There was only one way to end it.

She found the motel listed on the back of the photo, traced the vendor who developed the film, followed the breadcrumb trail until it led to someone she hadn’t expected.

Sheriff Mallory.

The same man who’d told her revenge wasn’t the answer.

He didn’t look surprised to see her. “Told you forgiveness was the harder road.”

“You were watching me?”

He sighed. “You’re not the first to think a bullet makes grief easier to carry.”

“So what now?”

“That depends on you.”

June didn’t speak for a long time.

Then she opened her purse and placed the revolver between them on the table. Loaded.

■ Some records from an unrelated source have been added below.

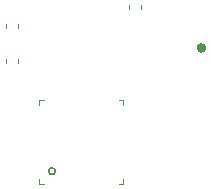
<source format=gto>
G04 #@! TF.GenerationSoftware,KiCad,Pcbnew,5.0.2+dfsg1-1*
G04 #@! TF.CreationDate,2021-01-20T13:30:11+01:00*
G04 #@! TF.ProjectId,edgedriver,65646765-6472-4697-9665-722e6b696361,rev?*
G04 #@! TF.SameCoordinates,Original*
G04 #@! TF.FileFunction,Legend,Top*
G04 #@! TF.FilePolarity,Positive*
%FSLAX46Y46*%
G04 Gerber Fmt 4.6, Leading zero omitted, Abs format (unit mm)*
G04 Created by KiCad (PCBNEW 5.0.2+dfsg1-1) date Wed Jan 20 13:30:11 2021*
%MOMM*%
%LPD*%
G01*
G04 APERTURE LIST*
%ADD10C,0.120000*%
%ADD11C,0.150000*%
%ADD12C,0.400000*%
G04 APERTURE END LIST*
D10*
G04 #@! TO.C,U2*
X-9260000Y14360000D02*
X-8840000Y14360000D01*
X-2140000Y14360000D02*
X-2560000Y14360000D01*
X-2140000Y7240000D02*
X-2560000Y7240000D01*
X-9260000Y7240000D02*
X-9260000Y7660000D01*
X-2140000Y14360000D02*
X-2140000Y13940000D01*
X-9260000Y14360000D02*
X-9260000Y13940000D01*
X-9260000Y7240000D02*
X-8840000Y7240000D01*
X-2140000Y7240000D02*
X-2140000Y7660000D01*
D11*
X-7917157Y8300000D02*
G75*
G03X-7917157Y8300000I-282843J0D01*
G01*
D10*
G04 #@! TO.C,C9*
X-12110000Y17762779D02*
X-12110000Y17437221D01*
X-11090000Y17762779D02*
X-11090000Y17437221D01*
G04 #@! TO.C,C2*
X-690000Y22362779D02*
X-690000Y22037221D01*
X-1710000Y22362779D02*
X-1710000Y22037221D01*
G04 #@! TO.C,C4*
X-11090000Y20437221D02*
X-11090000Y20762779D01*
X-12110000Y20437221D02*
X-12110000Y20762779D01*
D12*
G04 #@! TO.C,U4*
X4650000Y18737500D02*
G75*
G03X4650000Y18737500I-200000J0D01*
G01*
G04 #@! TD*
M02*

</source>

“You want to punish me?” she asked.

“No,” he said. “I want to see if you’ll ever punish yourself.”

And he left.

June sat alone. Snow melting off her boots. Gun between her hands. Forgiveness was still an option.

But she didn’t take it.

She got up. Walked to her car. And drove into the night.

Months later, the vet clinic was sold. June’s home, boarded up. Her car, found in another state.

But no one ever found her.

Just a single note in Ava’s room, written in June’s handwriting:

“I crossed a line that can’t be uncrossed. But maybe some lines should stay that way.”